#### Records for processing

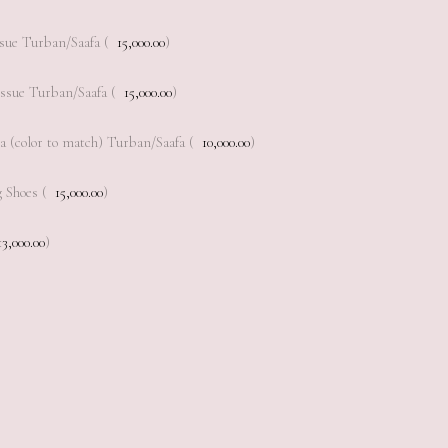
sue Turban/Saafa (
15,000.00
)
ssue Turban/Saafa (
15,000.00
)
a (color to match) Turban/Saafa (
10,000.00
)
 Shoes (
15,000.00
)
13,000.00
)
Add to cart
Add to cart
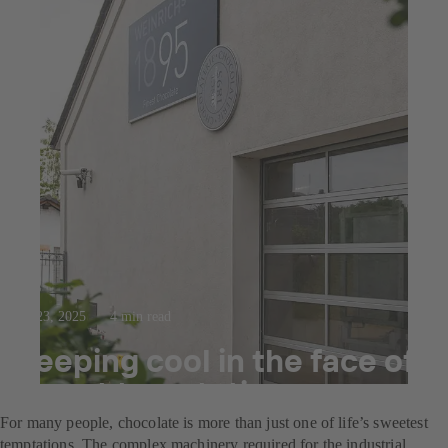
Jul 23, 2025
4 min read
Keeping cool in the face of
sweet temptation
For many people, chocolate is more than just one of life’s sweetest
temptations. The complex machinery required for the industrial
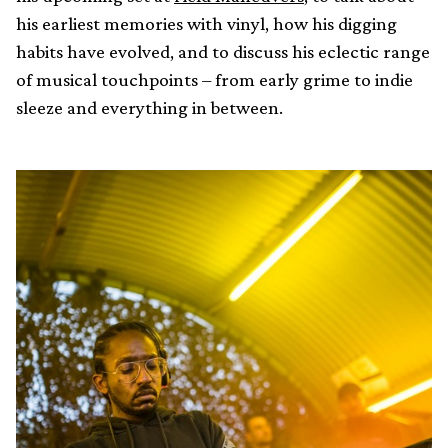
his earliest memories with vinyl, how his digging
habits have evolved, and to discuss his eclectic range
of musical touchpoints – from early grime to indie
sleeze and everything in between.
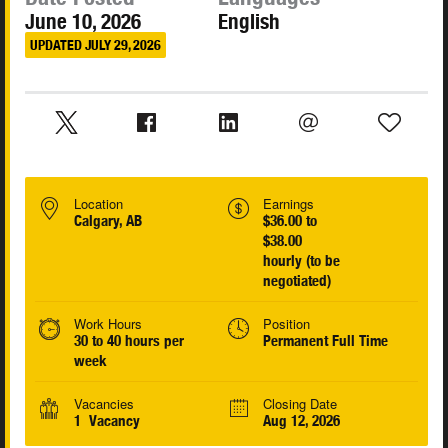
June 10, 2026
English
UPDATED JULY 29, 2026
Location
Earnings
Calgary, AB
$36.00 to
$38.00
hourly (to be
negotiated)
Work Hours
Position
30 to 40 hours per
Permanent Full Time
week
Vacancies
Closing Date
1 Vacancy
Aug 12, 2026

########

▶ [Exercise]:
Set the lines above down again, word for word, from the first through the one containing "temptations. The complex"; pictures excluded.

▶ [Solution to this task]:
sue Turban/Saafa (
15,000.00
)
ssue Turban/Saafa (
15,000.00
)
a (color to match) Turban/Saafa (
10,000.00
)
 Shoes (
15,000.00
)
13,000.00
)
Add to cart
Add to cart
Jul 23, 2025
4 min read
Keeping cool in the face of
sweet temptation
For many people, chocolate is more than just one of life’s sweetest
temptations. The complex machinery required for the industrial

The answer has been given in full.